Regulators urged to act quickly as fault on Honeywell device causes flight details to disappear from radar screens

With aircraft suddenly disappearing from radar screens, air traffic controllers are calling on European safety regulators to speed up approval of a solution for a recurring fault afflicting Honeywell’s Primus II transponder.

European controllers lose identification and flight details for an aircraft around five times a month, says the International Federation of Air Traffic Controllers (IFATCA). The data loss also disables air traffic control safety-net systems – short-term conflict alert and the airborne collision avoidance system (ACAS) of the aircraft concerned.

IFATCA has written to the European Aviation Safety Agency (EASA), Eurocontrol and the Joint Aviation Authorities to try to accelerate the process of approving a permanent modification to the transponder to supersede the current operational “fix” proposed by Honeywell. IFATCA says EASA is shortly to publish an airworthiness directive (AD), but under present rules it would give carriers a year to comply, which it says is too long. Meanwhile, Honeywell says it has had a software fix available “for a while”, and airlines can obtain it by returning the transponder. It also has a rotable pool of units for loan.

The Honeywell Primus II Mode S (elementary) transponder has been fitted in some aircraft since September 2004. The problem has usually involved Embraer ERJ-135/145 regional jets and occurs when pilots are asked to change their four-digit “squawk” code – the flight identification code allocated by the ATC unit; if they take more than 5s to input the new code the transponder automatically switches to “standby”, making it unresponsive to interrogation by ground radar or by the ACAS transponders of other aircraft. In areas where there is only secondary radar with no primary radar back-up, the contact disappears from the controller’s display. IFATCA cites a case this year over France where an ERJ-145 flew for more than 30min in busy airspace without radar contact.
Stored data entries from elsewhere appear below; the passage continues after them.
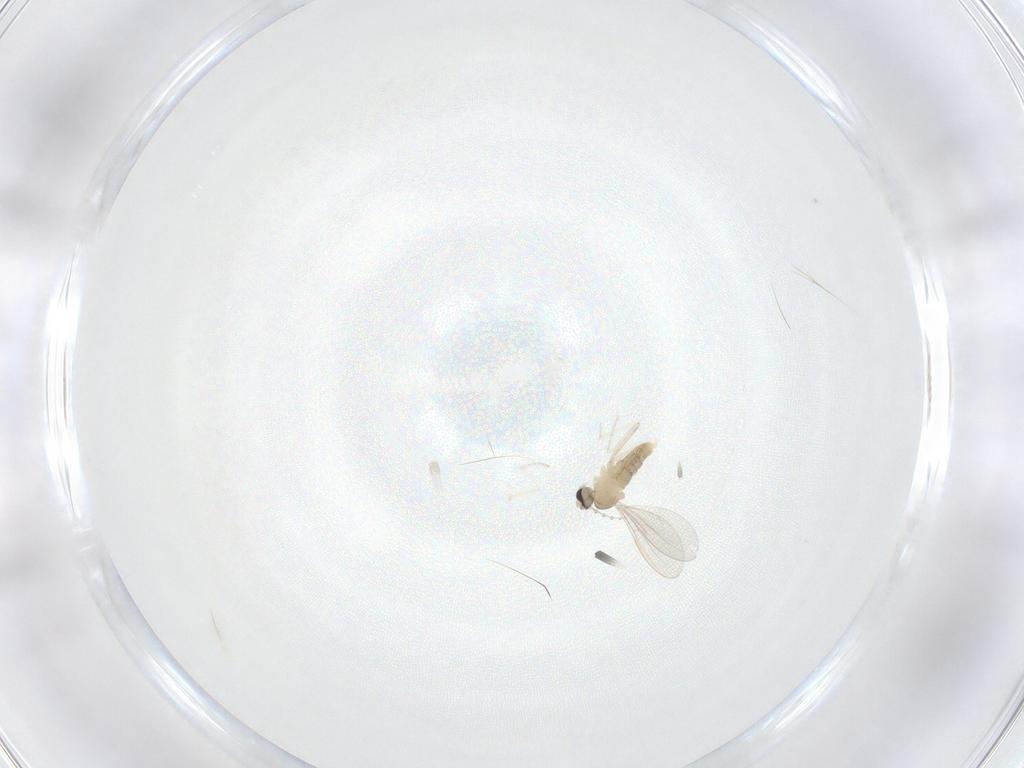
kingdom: Animalia
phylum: Arthropoda
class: Insecta
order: Diptera
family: Cecidomyiidae
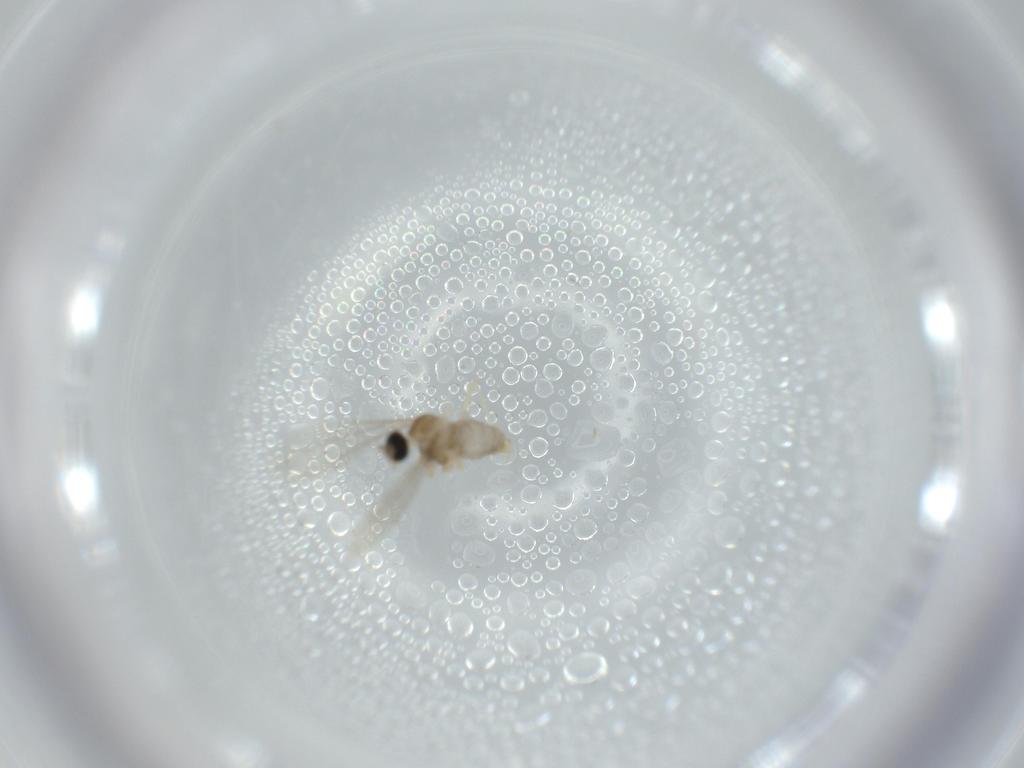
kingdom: Animalia
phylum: Arthropoda
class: Insecta
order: Diptera
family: Cecidomyiidae
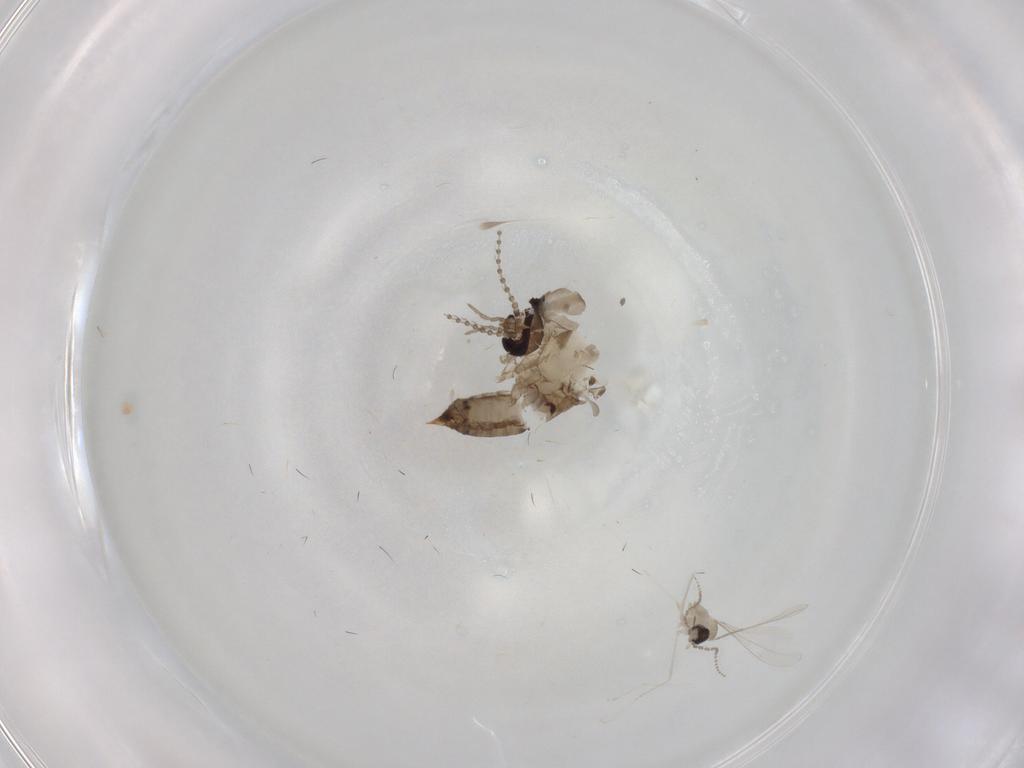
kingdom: Animalia
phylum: Arthropoda
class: Insecta
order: Diptera
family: Psychodidae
Honeywell has told pilots to select the transponder to standby before inputting the new code, then back to active once the code has been set; or they can check the annunciators on the unit or on the ACAS display after a reset, and if they indicate standby they should select the transponder to active.

The latter advice was accepted in January as “a mitigation procedure” by Eurocontrol’s Mode S regulatory group. “In themselves [these measures] are not a permanent solution,” says Eurocontrol, adding that EASA’s proposed AD is “expected to be released shortly”.